If you are on a direct thrombin or Factor Xa inhibitor ask your physician about the following herbs and see what dose they might recommend: danshen, dong quai, ginseng, ginger, gingko biloba, green and chamomile tease, St. John’s wort, turmeric.
DO FRUIT AND BERRY SUPPLEMENTS interact with prescriptions
Brightly colored fruits and berries have abundant amounts of phytochemicals and antioxidant power.
For example, tart cherry extract holds anthocyanidins and these allow the extract to provide excellent pain relief and strong antioxidant benefits.
In general, the effect of plant phytochemicals such as anthocyanidins, proanthocyanidins and phenolic acids is much weaker on liver enzymes than the effect of grapefruit (furanocoumarins). Berries and berry extracts are poor inhibitors of liver enzymes. They have little to no effect on most drugs.
CONSULT WITH YOUR TREATING PHYSICIAN
For surgery that requires anesthesia, one rule of thumb is to stop herbal remedies about 5 days prior to the procedure. This will ensure there are no interactions with the agents used for sleep and pain control during surgery.

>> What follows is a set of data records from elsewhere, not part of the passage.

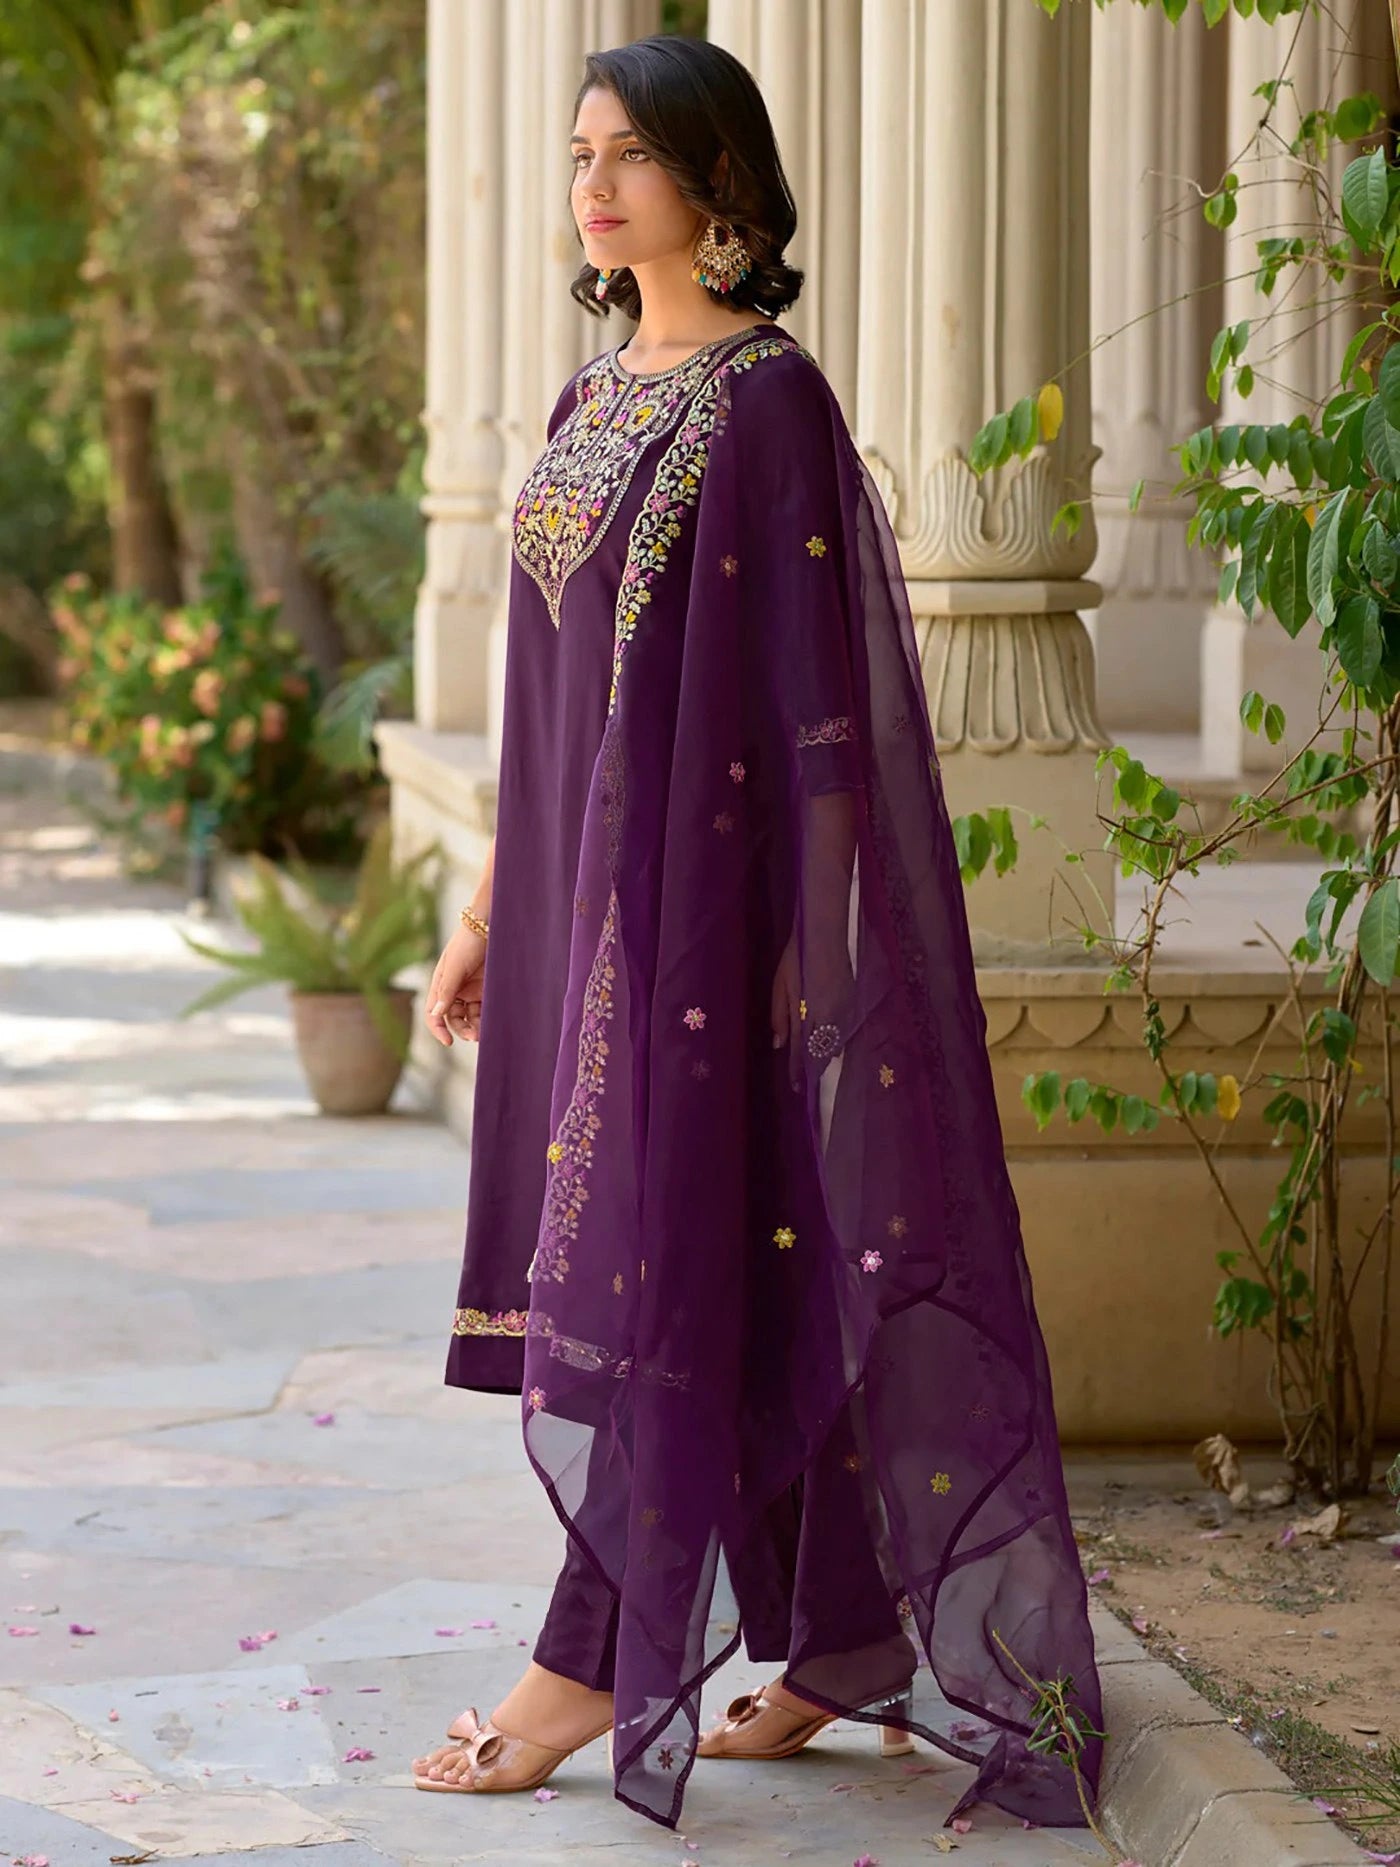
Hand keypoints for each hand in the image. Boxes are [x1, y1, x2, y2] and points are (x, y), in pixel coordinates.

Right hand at [425, 926, 486, 1046]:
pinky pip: (484, 1009)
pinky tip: (491, 1023)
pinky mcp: (487, 989)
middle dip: (461, 1029)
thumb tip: (436, 1014)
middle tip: (474, 1036)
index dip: (438, 1028)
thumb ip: (447, 991)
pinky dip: (486, 1018)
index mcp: (441, 984)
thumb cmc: (469, 941)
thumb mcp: (455, 966)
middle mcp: (454, 990)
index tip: (448, 1041)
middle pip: (453, 1018)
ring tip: (484, 1032)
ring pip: (470, 1017)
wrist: (492, 925)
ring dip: (475, 1026)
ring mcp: (471, 990)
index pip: (434, 1013)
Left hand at [771, 927, 853, 1091]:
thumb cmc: (797, 959)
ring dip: (825, 1054)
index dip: (797, 1070)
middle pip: (820, 1051)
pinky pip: (846, 1029)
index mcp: (806, 1013)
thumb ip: (779, 1016)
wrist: (825, 936)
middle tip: (807, 1081)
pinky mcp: (853, 1002)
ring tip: (818, 1064)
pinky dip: (838, 1039)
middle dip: (813, 1067)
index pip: (800, 1050)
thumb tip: (778, 1045)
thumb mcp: (780, 985)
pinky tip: (834, 1044)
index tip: (796, 1088)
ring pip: (835, 1042)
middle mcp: (827, 1016)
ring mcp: (842, 1010)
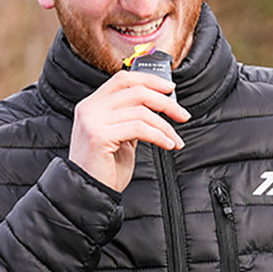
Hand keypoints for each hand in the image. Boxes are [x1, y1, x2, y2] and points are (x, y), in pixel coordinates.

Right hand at [69, 69, 190, 192]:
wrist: (89, 192)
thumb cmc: (106, 167)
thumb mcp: (121, 135)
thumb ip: (133, 117)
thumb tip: (161, 102)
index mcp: (93, 104)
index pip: (124, 79)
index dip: (150, 80)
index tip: (171, 89)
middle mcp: (89, 109)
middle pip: (137, 92)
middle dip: (166, 103)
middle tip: (183, 115)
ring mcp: (92, 121)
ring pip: (141, 111)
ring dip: (166, 126)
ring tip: (175, 140)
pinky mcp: (99, 136)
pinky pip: (139, 128)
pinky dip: (159, 136)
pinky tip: (168, 145)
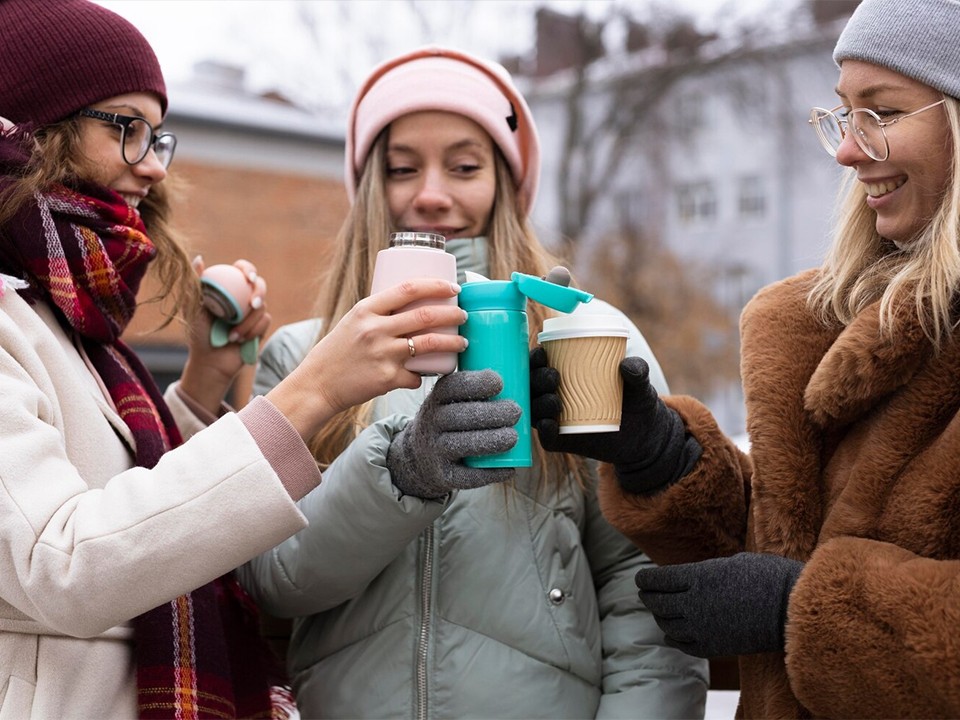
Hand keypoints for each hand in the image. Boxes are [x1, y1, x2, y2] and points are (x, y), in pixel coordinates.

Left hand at [180, 256, 269, 413]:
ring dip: (247, 322)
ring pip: (262, 307)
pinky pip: (265, 322)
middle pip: (260, 285)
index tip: (247, 277)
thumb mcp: (192, 308)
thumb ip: (195, 284)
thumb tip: (199, 258)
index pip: (243, 270)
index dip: (248, 269)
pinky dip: (252, 331)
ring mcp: (253, 313)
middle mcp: (243, 298)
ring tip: (232, 335)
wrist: (210, 362)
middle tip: (252, 304)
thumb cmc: (198, 334)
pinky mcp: (261, 327)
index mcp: (228, 288)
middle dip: (259, 293)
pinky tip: (239, 340)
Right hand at [266, 278, 466, 440]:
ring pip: (429, 344)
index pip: (408, 289)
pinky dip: (424, 375)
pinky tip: (428, 374)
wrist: (317, 385)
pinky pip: (416, 376)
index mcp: (366, 310)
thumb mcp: (353, 323)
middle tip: (463, 315)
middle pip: (425, 315)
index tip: (453, 288)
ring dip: (452, 342)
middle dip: (452, 313)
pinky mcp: (387, 378)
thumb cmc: (337, 352)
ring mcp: (382, 354)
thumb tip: (414, 308)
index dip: (436, 285)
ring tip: (462, 341)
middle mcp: (375, 329)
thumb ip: (379, 315)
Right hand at [387, 370, 519, 498]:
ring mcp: (435, 450)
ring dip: (490, 441)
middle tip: (516, 411)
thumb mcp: (452, 400)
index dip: (476, 383)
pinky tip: (508, 468)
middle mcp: (432, 422)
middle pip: (460, 416)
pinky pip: (466, 476)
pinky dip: (489, 473)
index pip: (453, 387)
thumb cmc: (451, 420)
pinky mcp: (443, 475)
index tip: (499, 383)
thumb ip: (477, 387)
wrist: (419, 456)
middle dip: (491, 413)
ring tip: (513, 437)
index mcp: (438, 398)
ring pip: (461, 445)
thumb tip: (523, 370)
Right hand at [530, 351, 701, 493]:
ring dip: (538, 404)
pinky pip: (547, 438)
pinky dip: (544, 432)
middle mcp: (555, 395)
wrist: (645, 436)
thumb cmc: (635, 400)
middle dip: (536, 379)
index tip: (543, 352)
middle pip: (533, 386)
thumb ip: (638, 371)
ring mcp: (557, 419)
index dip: (535, 358)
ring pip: (535, 411)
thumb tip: (627, 365)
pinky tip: (550, 425)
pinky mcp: (563, 441)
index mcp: (565, 374)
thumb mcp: (639, 384)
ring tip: (555, 402)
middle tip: (554, 376)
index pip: (540, 364)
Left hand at [636, 552, 803, 657]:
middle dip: (649, 598)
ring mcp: (702, 627)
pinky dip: (672, 639)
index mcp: (697, 577)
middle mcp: (694, 603)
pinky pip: (682, 645)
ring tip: (659, 612)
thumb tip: (692, 576)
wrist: (791, 610)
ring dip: (660, 618)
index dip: (645, 580)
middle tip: (646, 594)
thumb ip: (706, 571)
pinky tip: (670, 635)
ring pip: (666, 625)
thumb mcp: (733, 562)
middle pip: (657, 603)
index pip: (656, 580)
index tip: (641, 579)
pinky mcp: (713, 647)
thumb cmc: (767, 577)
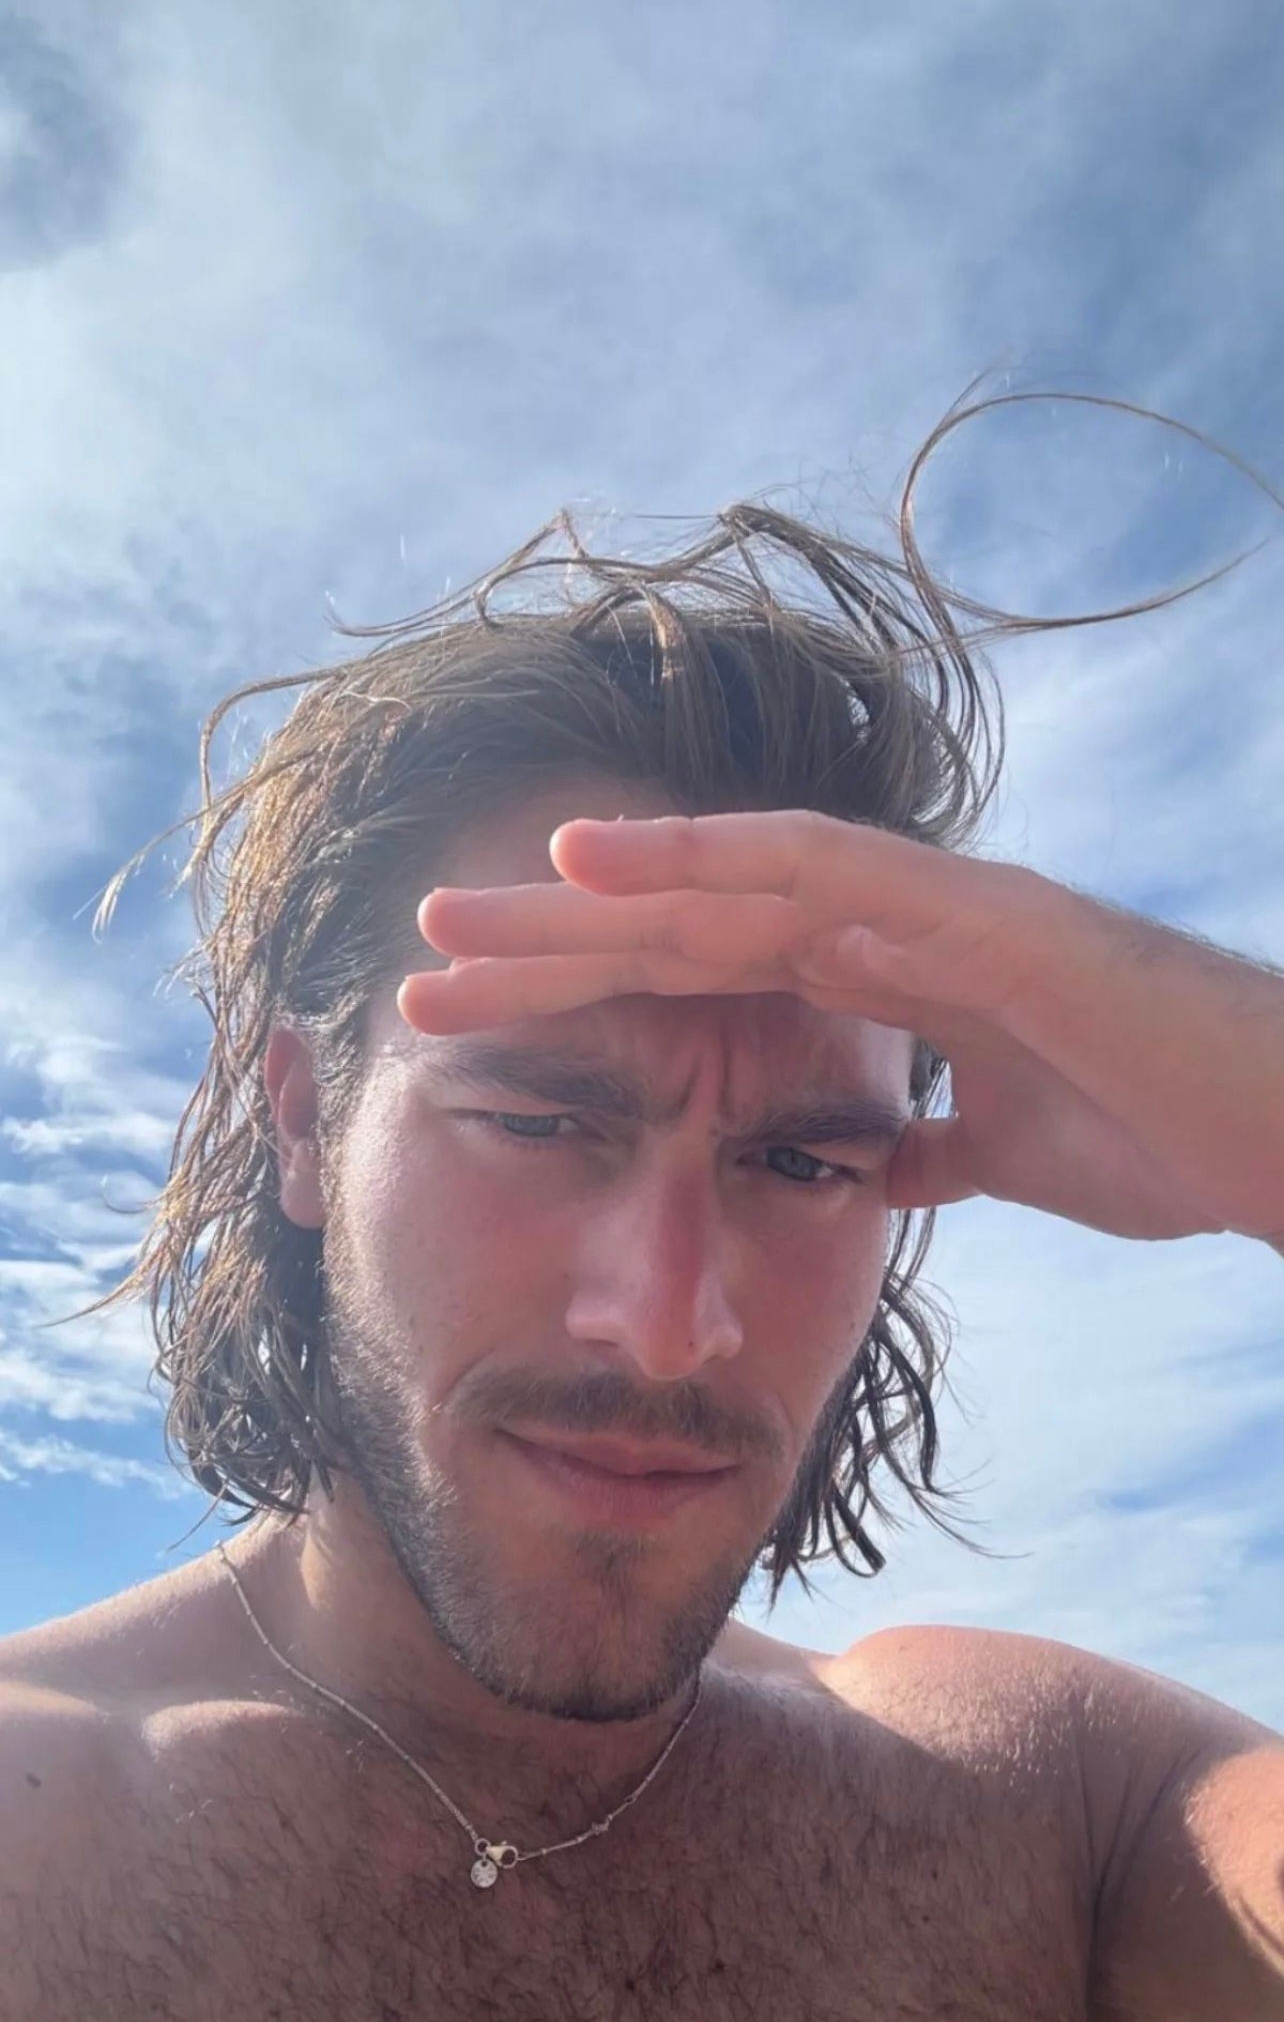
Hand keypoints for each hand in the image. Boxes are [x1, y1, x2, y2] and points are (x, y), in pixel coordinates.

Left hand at [398, 811, 1283, 1246]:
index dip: (589, 992)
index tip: (475, 1016)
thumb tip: (873, 1162)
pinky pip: (833, 873)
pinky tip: (613, 861)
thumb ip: (938, 1147)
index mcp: (892, 982)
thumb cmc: (1173, 1134)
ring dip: (598, 895)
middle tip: (420, 955)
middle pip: (691, 925)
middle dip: (553, 944)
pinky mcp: (989, 920)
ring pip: (732, 882)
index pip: (708, 978)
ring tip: (473, 903)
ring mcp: (938, 911)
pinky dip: (719, 859)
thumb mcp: (1019, 1158)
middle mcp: (896, 928)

If you have a concern, we always recommend that you consult the treating physician. However, most American-trained physicians will likely have no idea how to answer the question.
There are resources available to the public. These include the NIH Office of Dietary Supplements, the NIH National Center for Complementary and Integrative Health, and information on the Memorial Sloan Kettering Cancer Center’s website.